THE PROBLEM
Count the lines of the material below that contain the string "Reading", matching case exactly, and give only that number.

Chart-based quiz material
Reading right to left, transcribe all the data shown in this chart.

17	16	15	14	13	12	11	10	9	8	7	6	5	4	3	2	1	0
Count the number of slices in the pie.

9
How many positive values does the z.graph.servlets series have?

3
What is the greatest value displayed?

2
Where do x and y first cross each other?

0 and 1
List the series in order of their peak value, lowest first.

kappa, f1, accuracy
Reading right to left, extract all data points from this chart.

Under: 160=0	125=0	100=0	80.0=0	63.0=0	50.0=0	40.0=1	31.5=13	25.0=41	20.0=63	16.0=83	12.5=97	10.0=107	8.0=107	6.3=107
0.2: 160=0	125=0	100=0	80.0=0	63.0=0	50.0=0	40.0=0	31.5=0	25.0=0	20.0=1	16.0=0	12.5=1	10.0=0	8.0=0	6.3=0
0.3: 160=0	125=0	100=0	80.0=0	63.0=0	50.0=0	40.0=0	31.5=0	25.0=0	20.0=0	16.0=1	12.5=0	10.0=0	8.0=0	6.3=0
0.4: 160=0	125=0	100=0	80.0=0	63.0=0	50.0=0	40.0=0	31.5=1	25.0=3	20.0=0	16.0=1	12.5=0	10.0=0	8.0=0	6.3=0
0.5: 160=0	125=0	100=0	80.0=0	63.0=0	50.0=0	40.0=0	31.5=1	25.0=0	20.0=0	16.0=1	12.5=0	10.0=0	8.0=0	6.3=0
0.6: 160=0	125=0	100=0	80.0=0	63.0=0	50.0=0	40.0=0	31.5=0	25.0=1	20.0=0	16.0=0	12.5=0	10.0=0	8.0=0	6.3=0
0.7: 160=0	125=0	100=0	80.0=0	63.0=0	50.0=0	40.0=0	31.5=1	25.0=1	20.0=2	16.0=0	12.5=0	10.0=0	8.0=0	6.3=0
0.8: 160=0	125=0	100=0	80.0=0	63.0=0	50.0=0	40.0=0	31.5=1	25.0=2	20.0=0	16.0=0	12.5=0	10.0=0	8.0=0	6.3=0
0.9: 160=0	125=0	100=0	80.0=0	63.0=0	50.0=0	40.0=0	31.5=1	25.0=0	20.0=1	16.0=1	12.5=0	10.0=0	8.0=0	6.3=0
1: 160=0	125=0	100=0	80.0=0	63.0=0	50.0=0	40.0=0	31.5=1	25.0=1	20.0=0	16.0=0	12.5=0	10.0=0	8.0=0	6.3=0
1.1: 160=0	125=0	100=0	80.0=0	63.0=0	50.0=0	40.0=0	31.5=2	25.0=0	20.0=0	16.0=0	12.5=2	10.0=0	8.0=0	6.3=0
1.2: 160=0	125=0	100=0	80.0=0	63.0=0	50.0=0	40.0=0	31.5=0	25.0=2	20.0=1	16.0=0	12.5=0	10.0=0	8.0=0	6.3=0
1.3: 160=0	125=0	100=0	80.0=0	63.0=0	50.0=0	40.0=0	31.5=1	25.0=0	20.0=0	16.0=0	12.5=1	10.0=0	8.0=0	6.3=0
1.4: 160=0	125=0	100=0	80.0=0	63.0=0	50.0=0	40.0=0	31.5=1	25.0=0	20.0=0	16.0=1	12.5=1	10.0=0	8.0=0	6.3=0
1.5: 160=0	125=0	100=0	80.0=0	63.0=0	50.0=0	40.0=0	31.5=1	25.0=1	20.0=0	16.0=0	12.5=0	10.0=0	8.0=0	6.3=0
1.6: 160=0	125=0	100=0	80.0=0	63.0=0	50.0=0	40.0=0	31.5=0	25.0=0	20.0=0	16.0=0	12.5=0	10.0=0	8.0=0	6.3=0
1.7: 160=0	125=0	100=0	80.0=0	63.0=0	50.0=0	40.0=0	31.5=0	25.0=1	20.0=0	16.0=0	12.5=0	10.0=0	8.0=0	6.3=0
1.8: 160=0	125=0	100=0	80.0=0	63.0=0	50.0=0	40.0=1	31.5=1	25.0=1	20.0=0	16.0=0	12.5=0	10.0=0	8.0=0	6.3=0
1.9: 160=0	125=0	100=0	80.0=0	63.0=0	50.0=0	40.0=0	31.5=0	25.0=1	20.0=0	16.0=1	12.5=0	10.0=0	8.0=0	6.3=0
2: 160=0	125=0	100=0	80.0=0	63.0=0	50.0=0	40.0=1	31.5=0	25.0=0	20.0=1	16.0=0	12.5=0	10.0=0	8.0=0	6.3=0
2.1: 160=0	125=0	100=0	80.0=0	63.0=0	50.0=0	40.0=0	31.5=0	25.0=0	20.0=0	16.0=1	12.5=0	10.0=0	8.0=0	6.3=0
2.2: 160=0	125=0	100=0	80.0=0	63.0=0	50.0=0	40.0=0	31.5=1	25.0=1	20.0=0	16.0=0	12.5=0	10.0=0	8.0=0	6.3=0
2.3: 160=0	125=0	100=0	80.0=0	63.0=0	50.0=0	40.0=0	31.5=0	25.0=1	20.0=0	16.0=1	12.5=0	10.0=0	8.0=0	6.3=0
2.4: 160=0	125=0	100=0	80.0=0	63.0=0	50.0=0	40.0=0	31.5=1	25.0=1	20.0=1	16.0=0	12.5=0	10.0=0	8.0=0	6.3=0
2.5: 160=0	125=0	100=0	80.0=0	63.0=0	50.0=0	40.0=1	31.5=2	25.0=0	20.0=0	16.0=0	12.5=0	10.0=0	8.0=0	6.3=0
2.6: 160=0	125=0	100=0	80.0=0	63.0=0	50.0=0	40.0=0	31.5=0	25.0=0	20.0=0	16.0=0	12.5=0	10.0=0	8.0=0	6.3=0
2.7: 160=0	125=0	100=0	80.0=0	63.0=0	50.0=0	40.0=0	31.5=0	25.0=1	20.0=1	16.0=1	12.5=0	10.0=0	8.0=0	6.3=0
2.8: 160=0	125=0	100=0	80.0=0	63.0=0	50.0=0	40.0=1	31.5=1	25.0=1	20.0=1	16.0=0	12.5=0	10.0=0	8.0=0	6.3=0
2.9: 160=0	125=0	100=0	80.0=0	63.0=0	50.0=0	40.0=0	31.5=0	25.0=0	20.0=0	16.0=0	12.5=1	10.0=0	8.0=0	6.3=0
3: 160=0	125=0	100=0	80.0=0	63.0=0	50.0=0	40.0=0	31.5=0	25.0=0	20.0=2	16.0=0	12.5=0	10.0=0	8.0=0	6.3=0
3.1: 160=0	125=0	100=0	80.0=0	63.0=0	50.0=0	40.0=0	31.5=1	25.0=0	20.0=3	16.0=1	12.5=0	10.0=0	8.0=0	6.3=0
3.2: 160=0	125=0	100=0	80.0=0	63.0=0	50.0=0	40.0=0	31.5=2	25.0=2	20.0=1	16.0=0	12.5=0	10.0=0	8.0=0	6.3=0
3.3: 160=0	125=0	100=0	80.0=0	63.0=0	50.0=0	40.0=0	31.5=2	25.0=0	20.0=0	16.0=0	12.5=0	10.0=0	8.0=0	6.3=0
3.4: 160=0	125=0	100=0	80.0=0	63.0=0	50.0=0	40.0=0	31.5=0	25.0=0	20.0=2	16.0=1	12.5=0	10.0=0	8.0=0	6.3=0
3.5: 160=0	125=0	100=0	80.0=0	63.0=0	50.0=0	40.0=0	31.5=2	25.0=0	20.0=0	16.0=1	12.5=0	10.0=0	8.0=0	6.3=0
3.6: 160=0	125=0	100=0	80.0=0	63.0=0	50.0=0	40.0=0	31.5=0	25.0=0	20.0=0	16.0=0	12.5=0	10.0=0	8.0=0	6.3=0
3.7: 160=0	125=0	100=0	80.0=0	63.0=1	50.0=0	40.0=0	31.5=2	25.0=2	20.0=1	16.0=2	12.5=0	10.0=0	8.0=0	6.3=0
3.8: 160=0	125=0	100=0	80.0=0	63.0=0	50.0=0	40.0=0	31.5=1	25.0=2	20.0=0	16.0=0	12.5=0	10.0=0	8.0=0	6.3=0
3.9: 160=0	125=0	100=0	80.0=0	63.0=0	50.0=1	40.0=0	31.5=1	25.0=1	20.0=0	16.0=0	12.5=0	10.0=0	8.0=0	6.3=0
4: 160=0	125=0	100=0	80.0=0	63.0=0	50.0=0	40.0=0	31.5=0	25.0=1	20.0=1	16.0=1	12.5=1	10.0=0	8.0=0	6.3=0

EXERCISE ANSWER
2